- Original title: 檸檬
- Translator: Kenneth Traynor, Chinatsu Komori
- Country: Japan
- Language: Japanese
- Genre(s): I-novel

Publication
- Publisher: Self-published
- Publication date: 1925

= Lemon (short story) =

"Lemon" (檸檬, Remon) is a collection of short stories by Japanese author Motojirō Kajii. "Lemon" was written in 1924 and was published as Kajii's first doujinshi. It was a 28-page handmade book: 4.25" x 5.5", staple-bound. The interior was color printed, with several high quality black-and-white photographs. The cover had a spine and a full color photograph on the front.

"Lemon" is one of Kajii's few works to have been translated into English. Although he was a relatively unknown writer during his short lifetime who published in a few literary magazines, Kajii's poetic short stories are recognized today as masterpieces in Japan. The eponymous story "Lemon" is known as his representative work.

== Plot ==

The protagonist, who has diseased lungs, is tormented by strange anxiety all the time. He lost his interest in the stationery store Maruzen, music, and poetry that he had been interested in before. He only continues walking around aimlessly in Kyoto.

In one such incident, he visits a fruit shop he likes on a regular basis through Teramachi, the Kyoto Miyako Naka-ku (八百卯). There were rare lemons placed side by side. He bought one lemon he was interested in; the coldness of the fruit in his hand was just right. After that, he felt uncomfortable, and even though he stopped by his favorite shop, Maruzen, he began feeling uneasy.

He felt an unchanged feeling of dissatisfaction, even though he looked at the usual picture albums that he used to like. He put the lemon on the pile of illustrations. Then he imagines lemon as a time bomb, and the works of fine art flying out of the Maruzen shop. He enjoys the excitement of the idea of blasting a lemon as a time bomb.

He was satisfied with what he had done in the end.

== Interpretation ==
This short story describes the feeling of an ailing patient and the mischievous emotions that every person has. Kajii wrote many other works that had a main character with lung disease because the author was affected by tuberculosis himself. His life was a fight against poverty and sickness (he died from tuberculosis at the age of 31).

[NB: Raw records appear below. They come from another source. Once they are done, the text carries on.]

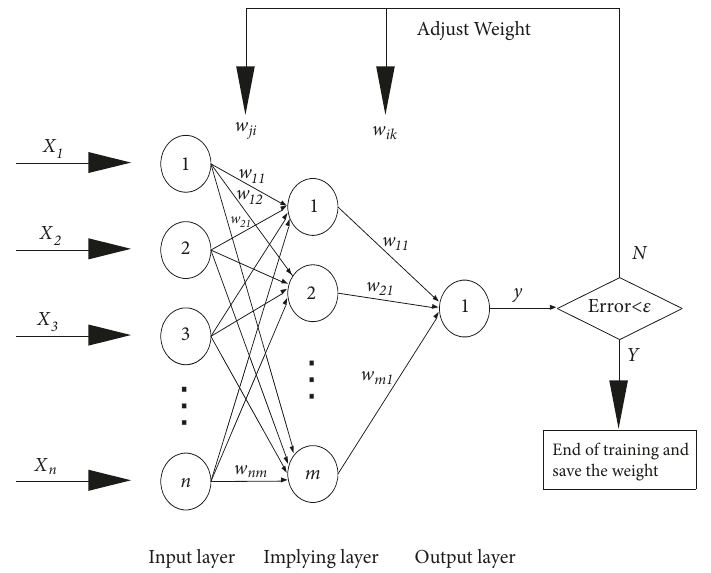
Figure 3: Typical 3-layer BP network flow chart.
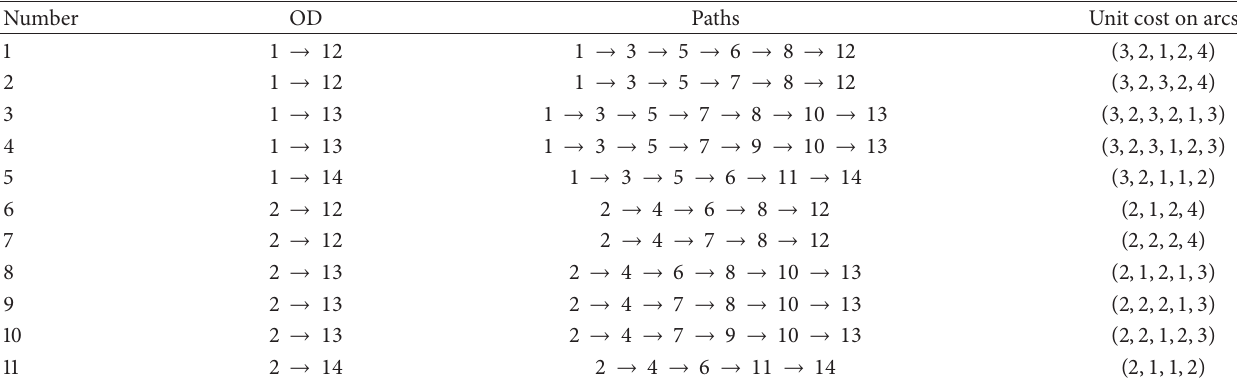
Table 7: The considered paths and unit transportation cost on arcs.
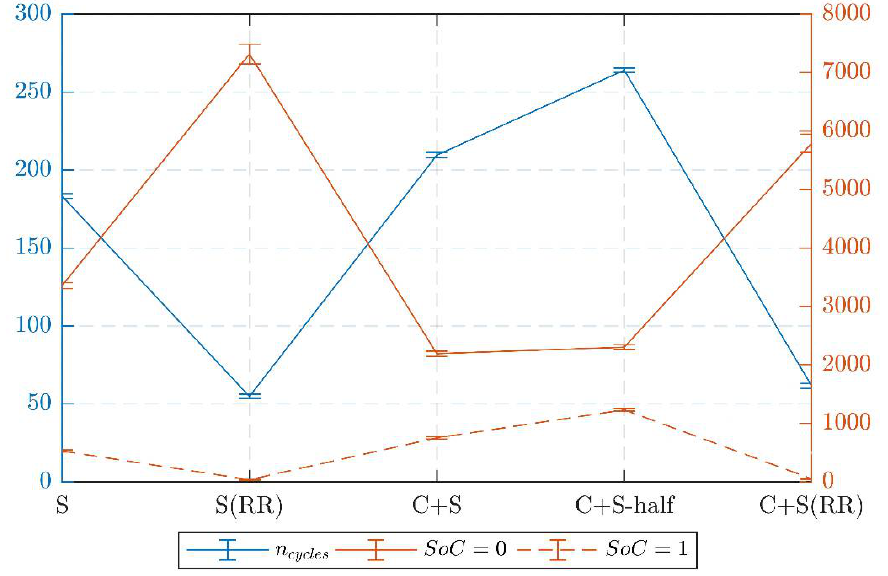
Figure 9. Usage of the ESS: charge/discharge cycles per year ( n cycles ), axis on the left, and hours/year at a given SoC, on the right.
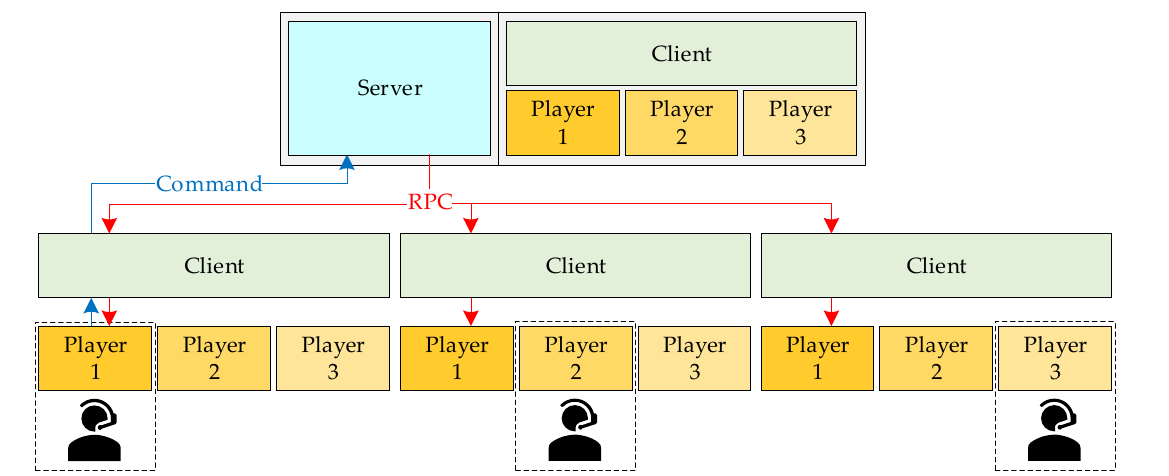
Figure 15. Basic diagram of the communication (remote procedure call, RPC) between the server and the clients (participants of the experience).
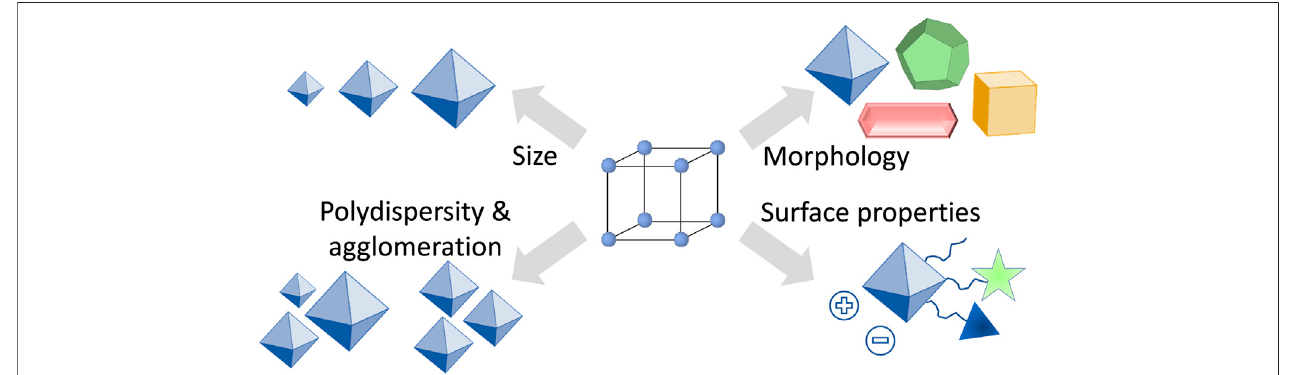
FIGURE 2 | Overview of important characteristics of MOF nanoparticles for applications in drug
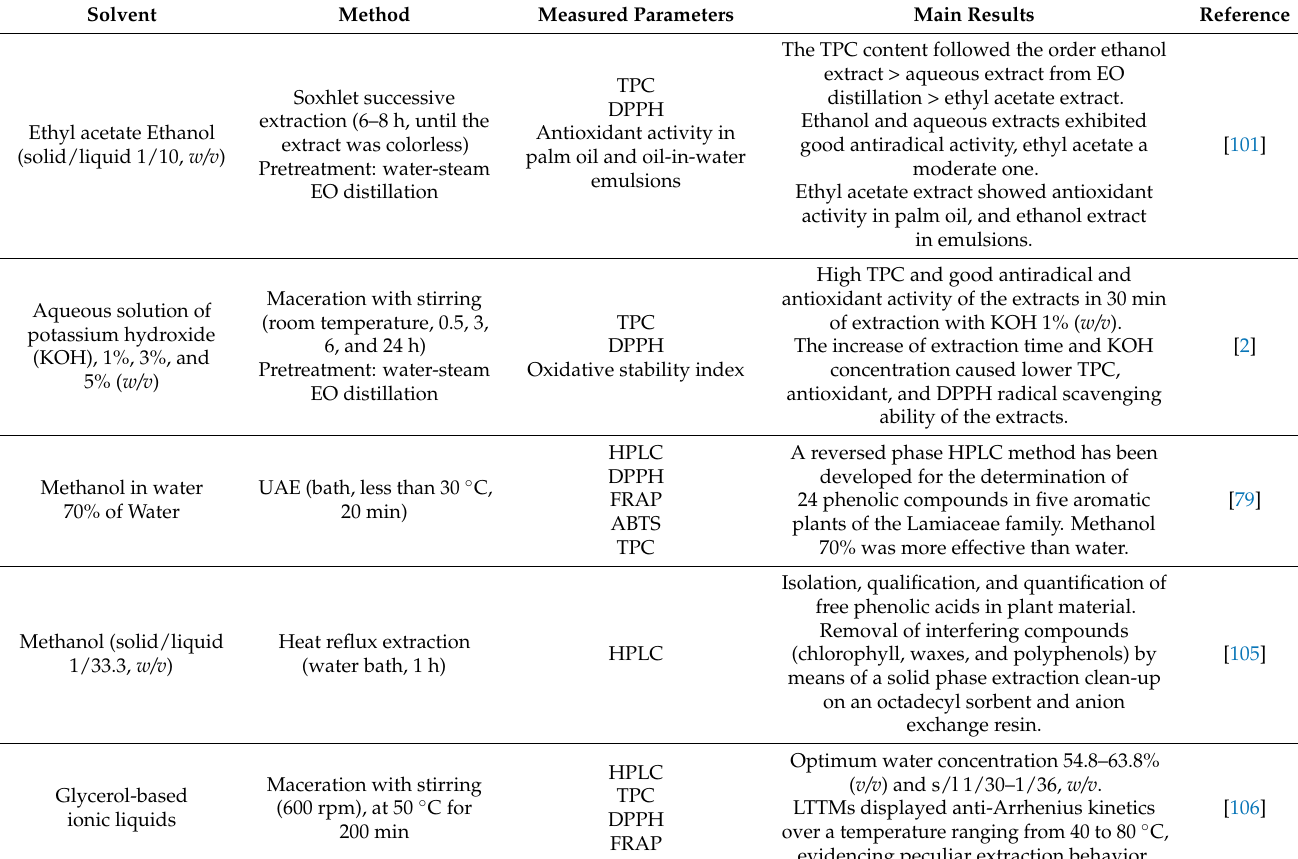
Table 3. Extraction techniques and main results reported in literature for the recovery of phenolic compounds from pink savory. Solvent Method Measured Parameters Main Results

Maruzen was still near Sanjodori, Huyachotori in Kyoto at that time. After "Lemon" was published, it is said there was no end to people who continued leaving a lemon at the Maruzen store in Kyoto (closed in October 2005).

This work inspired a character in the anime Bungo Stray Dogs. The character's name is the same as the author's, and the character likes blowing people up with lemon-shaped bombs. The character himself is immune to them, however.